Sulpicius undertakes several measures.  One is to recall everyone exiled for supporting Italian citizenship, which is certainly reasonable.  One distributes Italians and freedman among all the Roman tribes.  This is popular among the Italians, who are seeing their power made proportionate to their numbers.  It is popular with Rome's urban residents because many of Italians and freedmen are urban dwellers who will increase the city's strength.  But it is unpopular among the rural tribes who see their voting strength diluted.  It is controversial but defensible.  But he also proposes to expel from the Senate anyone with debts over quite a modest sum.  The practical upshot is that the Senate will not be able to muster a quorum.  Remember the important functions of the Senate -- authorizing expenditures, appointing provincial governors, foreign and imperial affairs.  To destroy such an important part of the government without finding anything to replace it is not just radical, it is completely crazy.
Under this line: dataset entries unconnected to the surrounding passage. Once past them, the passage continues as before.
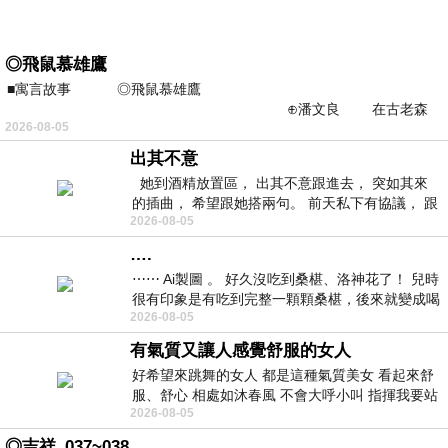
◎飛鼠慕雄鷹
■寓言故事 ◎飛鼠慕雄鷹
⊕潘文良 在古老森
2026-08-05
林的底層，住著一隻小飛鼠
出其不意
她到酒精放置區， 出其不意跟進去， 突如其來
的插曲， 希望跟她搭兩句。 前天私下有協議， 跟
2026-08-05
著阿弟丟拉基
….
⋯⋯ Ai製圖 。 好久沒吃到桑椹、洛神花了！ 兒時
很有印象是有吃到完整一顆顆桑椹，後來就變成喝
2026-08-05
桑椹汁。 現在是連喝都沒喝
有氣質又讓人感覺舒服的女人
好希望來跳舞的女人 都是這種氣質美女 看起來舒
服、舒心 相處如沐春風 不會大呼小叫 指揮我要站
2026-08-05
哪個位子 妳老幾？？
◎吉祥_037~038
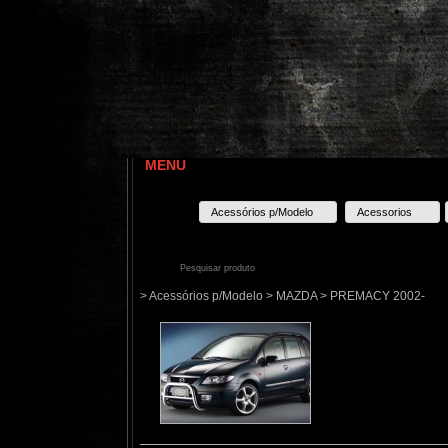
MENU
Acessórios p/Modelo
Acessorios
> Acessórios p/Modelo > MAZDA > PREMACY 2002-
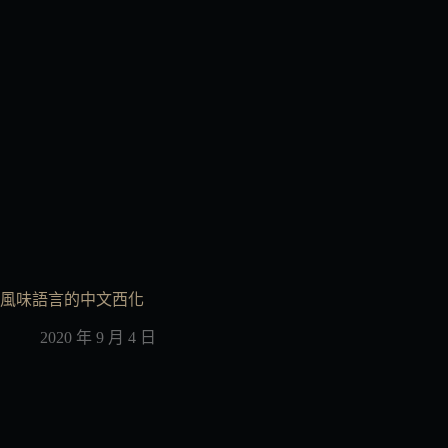
風味語言的中文西化
2020 年 9 月 4 日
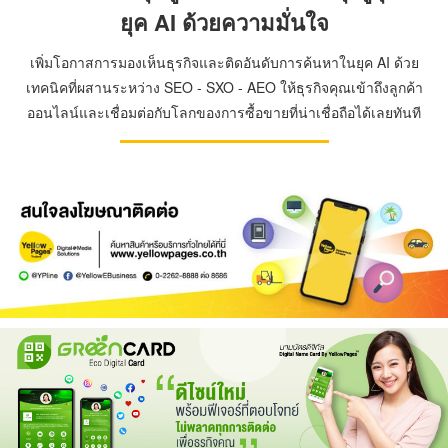
ยุค AI ด้วยความมั่นใจ
เพิ่มโอกาสการมองเห็นธุรกิจและติดอันดับการค้นหาในยุค AI ด้วย
เทคนิคที่ผสานระหว่าง SEO - SXO - AEO ให้ธุรกิจคุณเข้าถึงลูกค้า
ออนไลน์และเชื่อมต่อกับโลกของการซื้อขายที่น่าเชื่อถือได้เลยทันที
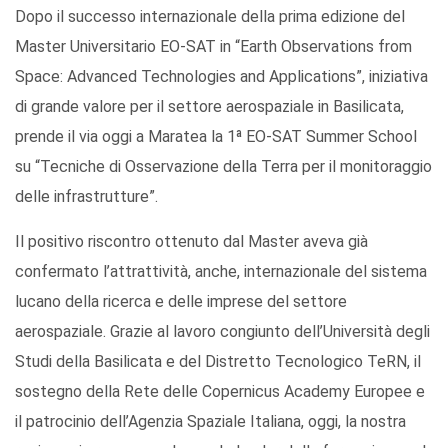
Dopo il successo internazionale della prima edizione del
Master Universitario EO-SAT in “Earth Observations from
Space: Advanced Technologies and Applications”, iniziativa
di grande valore per il settore aerospaziale in Basilicata,
prende il via oggi a Maratea la 1ª EO-SAT Summer School
su “Tecniche di Osservazione della Terra per il monitoraggio
delle infrastrutture”.
Il positivo riscontro ottenuto dal Master aveva già
confermato l’attrattività, anche, internazionale del sistema
lucano della ricerca e delle imprese del settore
aerospaziale. Grazie al lavoro congiunto dell’Università degli
Studi della Basilicata e del Distretto Tecnologico TeRN, il
sostegno della Rete delle Copernicus Academy Europee e
il patrocinio dell’Agenzia Spaziale Italiana, oggi, la nostra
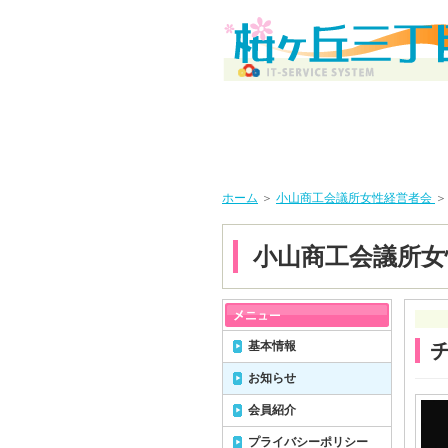
ホーム
＞
小山商工会議所女性経営者会
＞
小山商工会議所女
基本情報
お知らせ
会員紹介
プライバシーポリシー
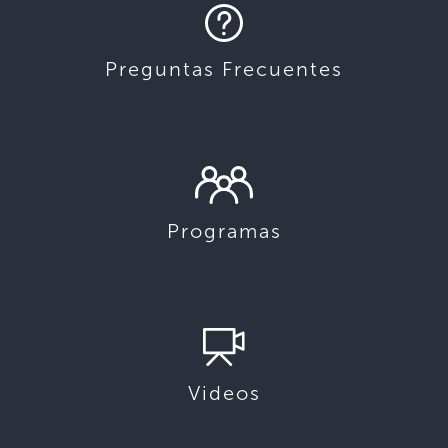
Preguntas Frecuentes
Programas
Videos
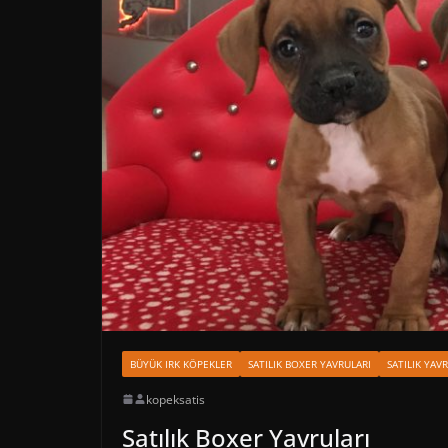
BÜYÜK IRK KÖPEKLER
SATILIK BOXER YAVRULARI
SATILIK YAV
kopeksatis
Satılık Boxer Yavruları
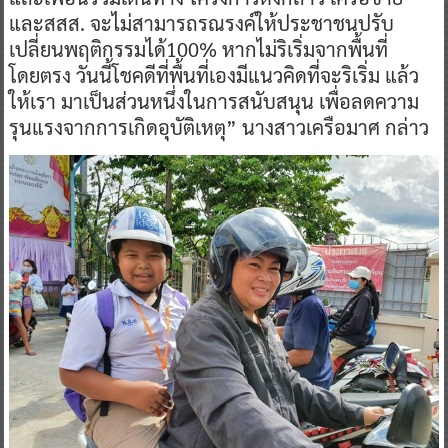
และสสส. จะไม่สามารถรณรงค์ให้ประชาชนปรับ
เปลี่ยนพฤติกรรมได้100% หากไม่ริเริ่มจากพื้นที่
โดยตรง วันนี้โชคดีที่พื้นที่เองมีแนวคิดที่จะริเริ่ม แล้ว
ให้เรา มาเป็นส่วนหนึ่งในการสนับสนุน เพื่อลดความ
รุนแรงจากการเกิดอุบัติเหตุ” นางสาวเครือมาศ กล่าว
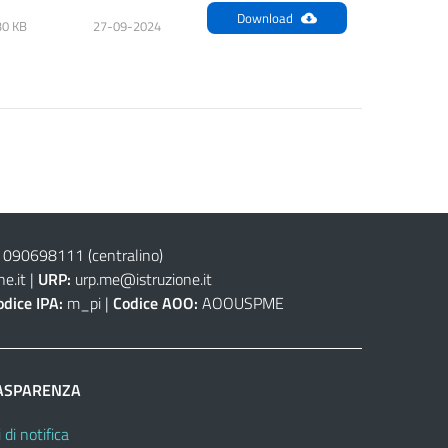
Download
30 KB
27-09-2024
 090698111
(centralino)
e.it
|
URP:
urp.me@istruzione.it
odice IPA:
m_pi |
Codice AOO:
AOOUSPME
ASPARENZA
 di notifica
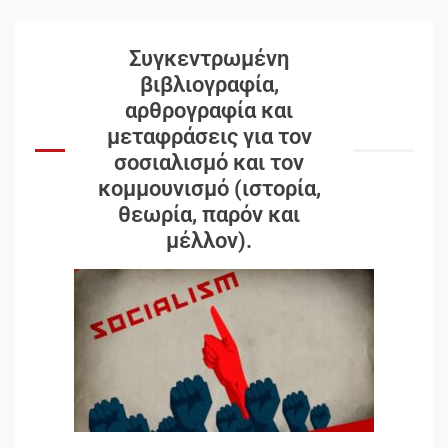
Συγκεντρωμένη
βιβλιογραφία,
αρθρογραφία και
μεταφράσεις για τον
σοσιαλισμό και τον
κομμουνισμό (ιστορία,
θεωρία, παρόν και
μέλλον).
Δωρεάν βιβλίο από το
Documento: Η μεγάλη ληστεία
και ο έλεγχος των λαών
3
Η ένδεια της σοσιαλιστικής
σκέψης: Η Νεοαποικιοκρατία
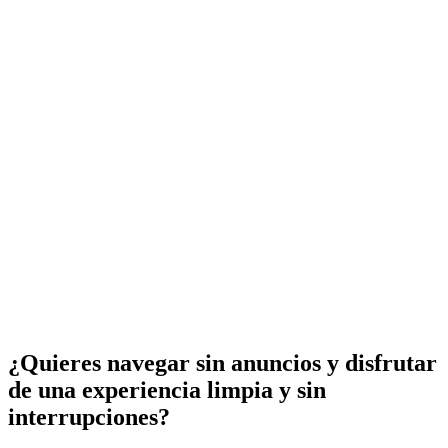
¿Quieres navegar sin anuncios y disfrutar
de una experiencia limpia y sin
interrupciones?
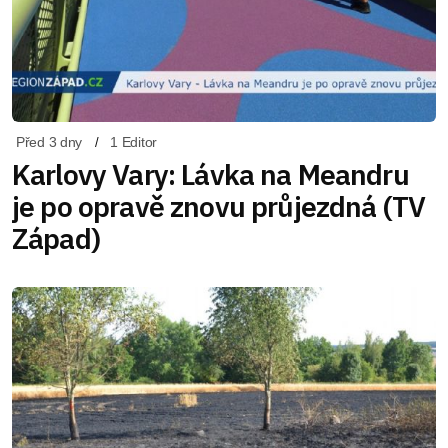
Před 3 dny
1 Editor
Karlovy Vary: Lávka na Meandru
je po opravě znovu průjezdná (TV
Západ)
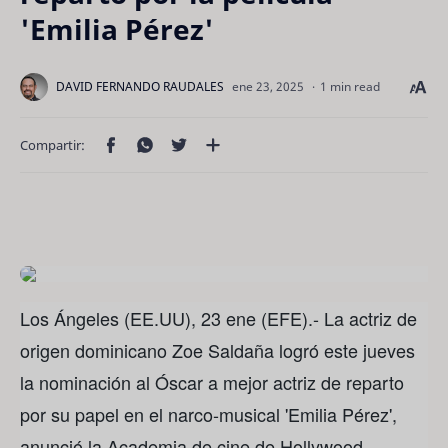
'Emilia Pérez'
1 min read
Los Ángeles (EE.UU), 23 ene (EFE).- La actriz de
origen dominicano Zoe Saldaña logró este jueves
la nominación al Óscar a mejor actriz de reparto
por su papel en el narco-musical 'Emilia Pérez',
anunció la Academia de cine de Hollywood.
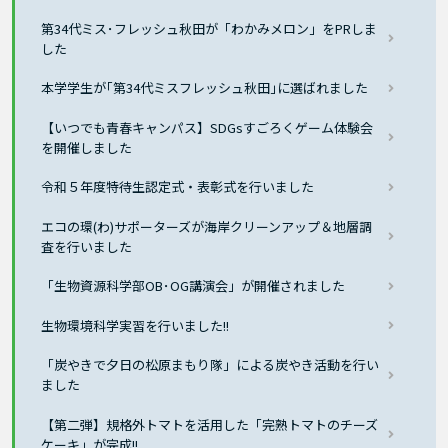
第34代ミス･フレッシュ秋田が「わかみメロン」をPRしま
した
本学学生が｢第34代ミスフレッシュ秋田｣に選ばれました
【いつでも青春キャンパス】SDGsすごろくゲーム体験会
を開催しました
令和５年度特待生認定式・表彰式を行いました
エコの環(わ)サポーターズが海岸クリーンアップ＆地層調
査を行いました
「生物資源科学部OB･OG講演会」が開催されました
生物環境科学実習を行いました!!
「炭やきで夕日の松原まもり隊」による炭やき活動を行い
ました
【第二弾】規格外トマトを活用した「完熟トマトのチーズ
ケーキ」が完成!!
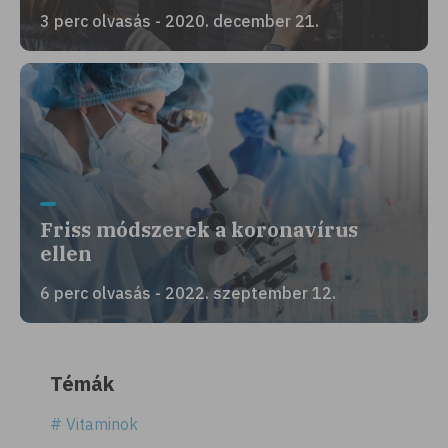
3 perc olvasás - 2020. december 21.
Friss módszerek a koronavírus
ellen
6 perc olvasás - 2022. szeptember 12.
Témák
# Vitaminok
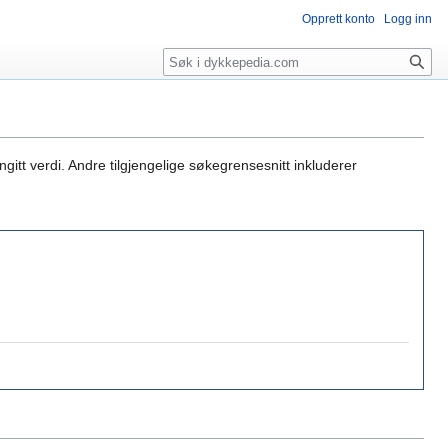
Opprett konto
Logg inn
Søk
gitt verdi. Andre tilgjengelige søkegrensesnitt inkluderer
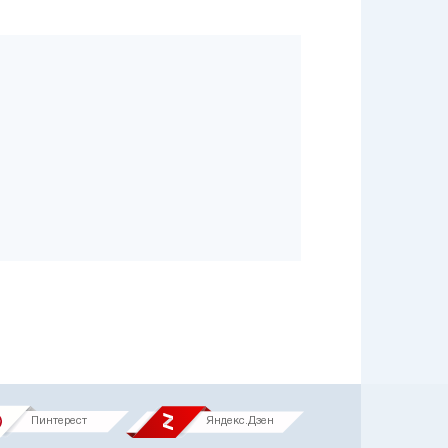
Пинтерест
Яндекс.Дзен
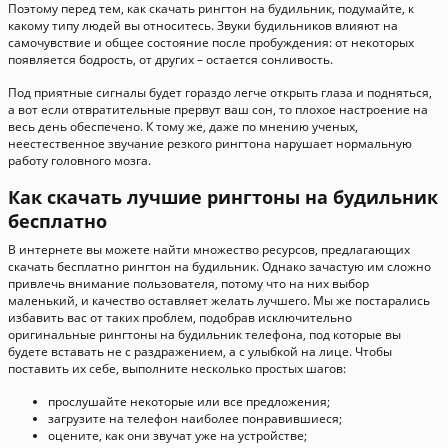
Поэтому перед тем, как скачать рингтон на будильник, подумайте, к
какому типу людей вы относитесь. Звуки будильников влияют на
самочувствие и общее состояние после пробуждения: от некоторых
появляется бодрость, от других – остается сонливость.
Под приятные сигналы будет гораздо легче открыть глаза и подняться,
а вот если отвратительные прервут ваш сон, то плохое настроение на
весь день обеспечено. К тому же, даже по мнению ученых,
неестественное звучание резкого рингтона нарушает нормальную
работу головного мозга.
Как скачать лучшие рингтоны на будильник
бесплатно
В интернете вы можете найти множество ресурсов, предлагающих
скачать бесплатно рингтон на будильник. Однако зачастую им сложно
привлечь внимание пользователя, потому что на них выбор
маленький, и качество оставляет желать лучшего. Мы же постарались
избавить вас от таких проблем, подобрав исключительно
оригинальные рингтоны на будильник телефона, под которые вы
будете вставать не с раздражением, а с улыбкой на лице. Чтобы
поставить их себе, выполните несколько простых шагов:
прослушайте некоторые или все предложения;
загрузите на телефон наиболее понравившиеся;
оцените, как они звучат уже на устройстве;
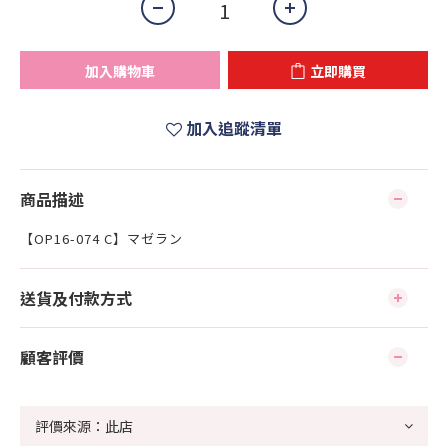
加入購物車
立即購買
加入追蹤清單
商品描述
【OP16-074 C】マゼラン
送貨及付款方式
顧客評價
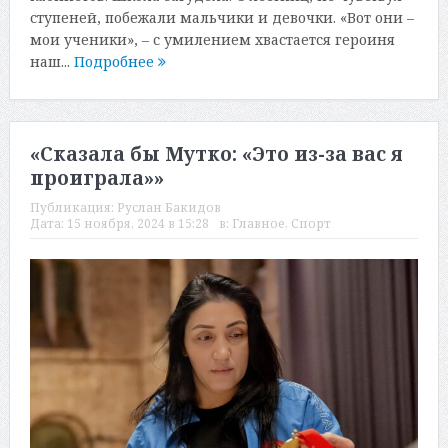
ступеней, побежали мальчики и девочки. «Вот они –
мои ученики», – с умилением хвастается героиня
наш...
Подробнее
«Сказала бы Мутко: «Это из-за вас я
проиграла»»
Публикация:
Руслан Бакидов
Дата:
15 ноября, 2024 в 15:28
в:
Главное
,
Спорт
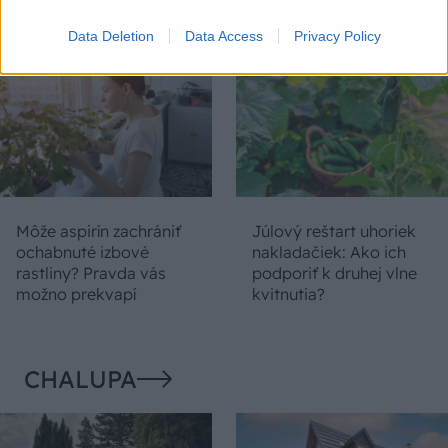
deň
Data Deletion
Data Access
Privacy Policy
Môže aspirín zachrániť
Júlový reštart uhoriek
ochabnuté izbové
nakladačiek: Ako ich
rastliny? Pravda vás
podporiť k druhej vlne
možno prekvapí
kvitnutia?
CHALUPA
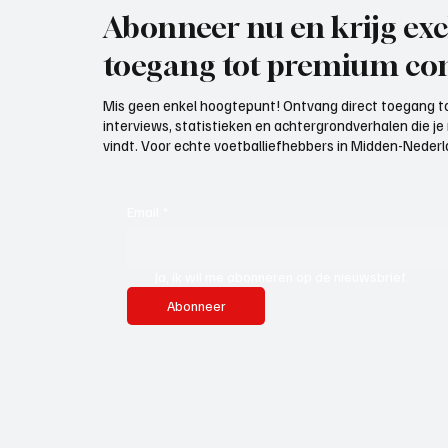
Abonneer nu en krijg exc
toegang tot premium con
Mis geen enkel hoogtepunt! Ontvang direct toegang to
interviews, statistieken en achtergrondverhalen die j
vindt. Voor echte voetballiefhebbers in Midden-Nederlan
Email
*
Ja, ik wil me abonneren op de nieuwsbrief.
Abonneer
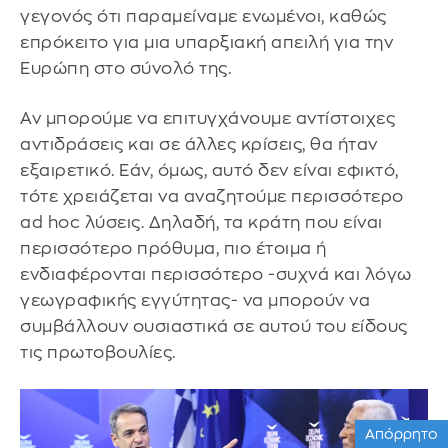
γεγονός ότι παραμείναμε ενωμένοι, καθώς
επρόκειτο για μια υπαρξιακή απειλή για την
Ευρώπη στο σύνολό της.
Αν μπορούμε να επιτυγχάνουμε αντίστοιχες
αντιδράσεις και σε άλλες κρίσεις, θα ήταν
εξαιρετικό. Εάν, όμως, αυτό δεν είναι εφικτό,
τότε χρειάζεται να αναζητούμε περισσότερο
ad hoc λύσεις. Δηλαδή, τα κράτη που είναι
περισσότερο πρόθυμα, πιο έτοιμα ή
ενδιαφέρονται περισσότερο -συχνά και λόγω
γεωγραφικής εγγύτητας- να μπορούν να
συμβάλλουν ουσιαστικά σε αυτού του είδους
τις πρωτοβουλίες.
Απόρρητο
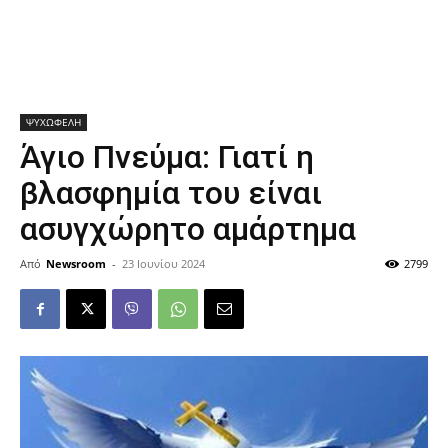
ΨΥΧΩΦΕΛΗ
Άγιο Πνεύμα: Γιατί η
βλασφημία του είναι
ασυγχώρητο αμάρτημα
Από
Newsroom
-
23 Ιουνίου 2024
2799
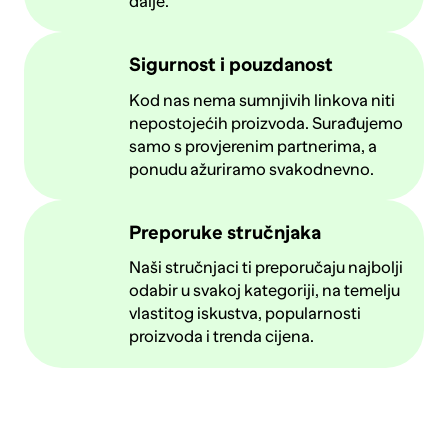
dalje.
Sigurnost i pouzdanost
Kod nas nema sumnjivih linkova niti
nepostojećih proizvoda. Surađujemo
samo s provjerenim partnerima, a
ponudu ažuriramo svakodnevno.
Preporuke stručnjaka
Naši stručnjaci ti preporučaju najbolji
odabir u svakoj kategoriji, na temelju
vlastitog iskustva, popularnosti
proizvoda i trenda cijena.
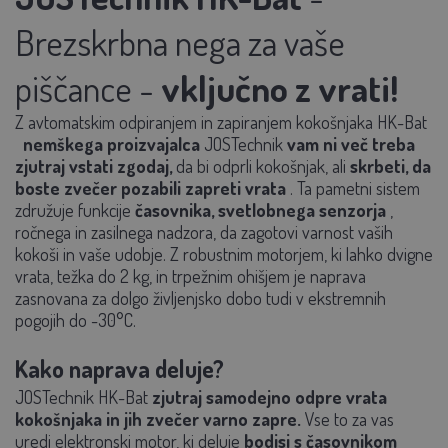
Brezskrbna nega za vaše
piščance -
vključno z vrati!
Z
avtomatskim odpiranjem in zapiranjem
kokošnjaka
HK-Bat
nemškega proizvajalca
JOSTechnik
vam ni več treba
zjutraj vstati zgodaj,
da bi odprli kokošnjak, ali
skrbeti, da
boste zvečer pozabili zapreti vrata
. Ta pametni sistem
združuje funkcije
časovnika, svetlobnega senzorja
,
ročnega in zasilnega nadzora, da zagotovi varnost vaših
kokoši in vaše udobje. Z robustnim motorjem, ki lahko dvigne
vrata, težka do 2 kg, in trpežnim ohišjem je naprava
zasnovana za dolgo življenjsko dobo tudi v ekstremnih
pogojih do -30°C.
Kako naprava deluje?
JOSTechnik HK-Bat
zjutraj samodejno odpre vrata
kokošnjaka in jih zvečer varno zapre.
Vse to za vas
uredi elektronski motor, ki deluje
bodisi s časovnikom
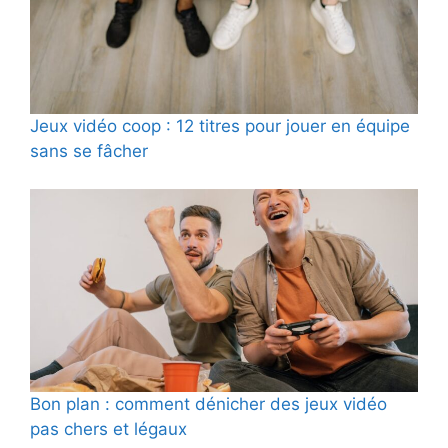
Jeux vidéo coop : 12 titres pour jouer en équipe
sans se fâcher
Bon plan : comment dénicher des jeux vidéo
pas chers et légaux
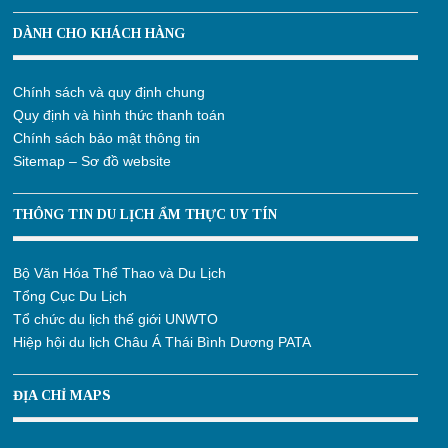
DÀNH CHO KHÁCH HÀNG
Chính sách và quy định chung
Quy định và hình thức thanh toán
Chính sách bảo mật thông tin
Sitemap – Sơ đồ website
THÔNG TIN DU LỊCH ẨM THỰC UY TÍN
Bộ Văn Hóa Thể Thao và Du Lịch
Tổng Cục Du Lịch
Tổ chức du lịch thế giới UNWTO
Hiệp hội du lịch Châu Á Thái Bình Dương PATA
ĐỊA CHỈ MAPS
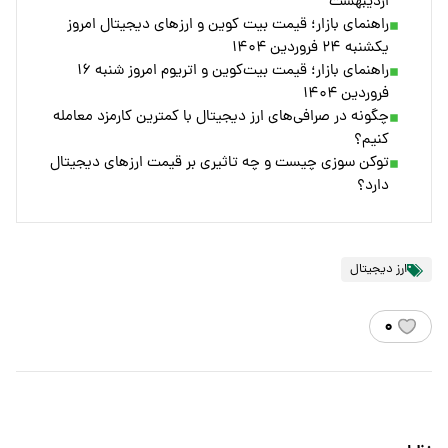
اردیبهشت
راهنمای بازار؛ قیمت بیت کوین و ارز‌های دیجیتال امروز
یکشنبه ۲۴ فروردین ۱۴۰۴
راهنمای بازار؛ قیمت بیت‌کوین و اتریوم امروز شنبه ۱۶
فروردین ۱۴۰۴
چگونه در صرافی‌های ارز دیجیتال با کمترین کارمزد معامله
کنیم؟
توکن سوزی چیست و چه تاثیری بر قیمت ارزهای دیجیتال
دارد؟
ارز دیجیتال
۰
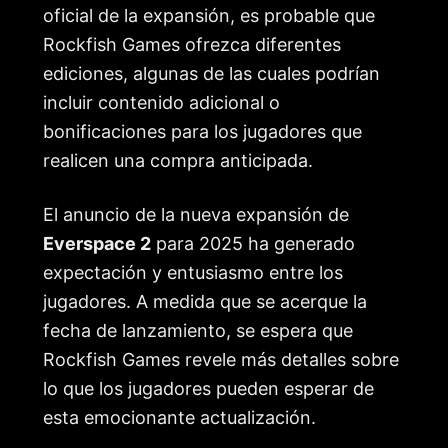
oficial de la expansión, es probable que
Rockfish Games ofrezca diferentes
ediciones, algunas de las cuales podrían
incluir contenido adicional o
bonificaciones para los jugadores que
realicen una compra anticipada.
El anuncio de la nueva expansión de
Everspace 2
para 2025 ha generado
expectación y entusiasmo entre los
jugadores. A medida que se acerque la
fecha de lanzamiento, se espera que
Rockfish Games revele más detalles sobre
lo que los jugadores pueden esperar de
esta emocionante actualización.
A shrewd observer of the scene contrasts Sulpicius with Saturninus, the chief demagogue in the last crisis.  Saturninus rose to power in a time of food shortages.  His primary constituency were the poorest Romans because they were most effected.  His goal was his own power.  Sulpicius, by contrast, can to power at a time of excess debt.  Since the poor have little debt (and most of it in the informal sector), his primary constituency is the middle class.  His goal is not to advance his own power, but to overturn the power of Rome's current rulers.

Unable to seize power on his own, Sulpicius seeks Marius' support.  Marius, who didn't hesitate to crush Saturninus in the last book, agrees on one condition -- that he be given command of the army in the East.  Sulpicius agrees and ads this to his measures. When the measures meet with resistance, Sulpicius sends armed me in to the forum and violence breaks out.  Sulla's co-consul and the co-consul's son are killed.  Sulla goes to Marius' house to try to reason with him and finds Marius in no mood to talk.  There is no doubt left -- Marius has become deranged and cares for nothing but his own command, regardless of who he harms in the process.  Sulla leaves, but prepares to exercise Second Amendment solutions.